El Gobierno en su conjunto (incluyamos dentro de él, además de Cristina y Néstor Kirchner, a todos sus portavoces, formales e informales, porque obedecen a un mando único) ha recogido lo que sembró, ya desde mucho antes del conflicto con el campo. No se trata ahora de enumerar todas las variantes de la descalificación esgrimidas, desde los "piquetes de la abundancia" de la Presidenta hasta la "puta oligarquía" de D Elía. No se trata de refutar los burdos paralelos, sin la menor prudencia histórica, de la actual dirigencia del campo con golpes militares o con la Unión Democrática de 1946. No se trata, siquiera, de entrar en lo específico del conflicto, donde se evita admitir que existió una inconsulta actitud confiscatoria, rápidamente disfrazada, gracias a cataratas verbales, de necesidad redistribucionista. Basta mencionar los cinco años de imposibilidad para el diálogo con la oposición y la prensa, apuntalada por el sometimiento parlamentario y por la sobreactuación monologadora. En este sentido, el enfrentamiento con el campo parece haber producido un punto de inflexión. En adelante, el discurso oficial -y todo lo que hay detrás de él- deberá ser más flexible y receptivo, porque una clara mayoría social se lo exige. Hay que abandonar la autosuficiencia y la soberbia.

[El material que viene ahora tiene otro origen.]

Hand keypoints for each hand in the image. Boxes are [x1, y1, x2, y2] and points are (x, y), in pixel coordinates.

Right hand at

Antonio Porchia decía: "Quien se queda mucho consigo mismo se envilece".
La libre circulación de la palabra pública, sin embargo, ha sobrevivido, y uno de los efectos paradójicamente positivos de esta crisis ha sido el incipiente regreso del debate intelectual. Defensores críticos del Gobierno y moderados opositores han dado a conocer sendos documentos: los primeros, por medio de un texto largo y laborioso, destinado a sostener, con pesada ideología, el proyecto oficial; los últimos, mediante un decálogo de generalidades, y buenas y compartibles intenciones, frente a la proximidad del Bicentenario. Ambos documentos, pese a sus diferencias y quizá debido a ellas, alientan la posibilidad de una auténtica controversia de ideas, uno de los combates incruentos que aún vale la pena sostener.

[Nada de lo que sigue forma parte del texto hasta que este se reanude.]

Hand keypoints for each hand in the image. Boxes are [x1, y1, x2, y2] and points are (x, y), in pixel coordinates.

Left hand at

Al gobierno quinquenal deben reconocérsele éxitos, sobre todo en el campo económico, aunque hoy se empeñe en inferirnos dudas con las descreídas cifras del Indec. También hay motivos para aplaudir por lo menos una parte de su política de derechos humanos, si bien a menudo la redujo, con intención o sin ella, a una agitación mediática de los casos de delitos de lesa humanidad. En Justicia, celebramos la renovación de la Corte Suprema, pero rechazamos el predominio oficialista en el Consejo de la Magistratura. El conflicto con el campo se resolverá, tarde o temprano, y sólo hay que esperar que sea con equidad y sin mezquindades. Pero la sociedad ha despertado de su letargo, empieza a borrar los feos recuerdos y el miedo, y se apresta a demandar, utilizando la sintonía fina, otros valores, nuevas conquistas.
Entre ellos figura, seguramente, la reconstrucción de la palabra, que se empeña, que se da al otro y que se escucha: es decir, de la plena vigencia de las instituciones, del respeto por la ley y de una genuina política igualitaria.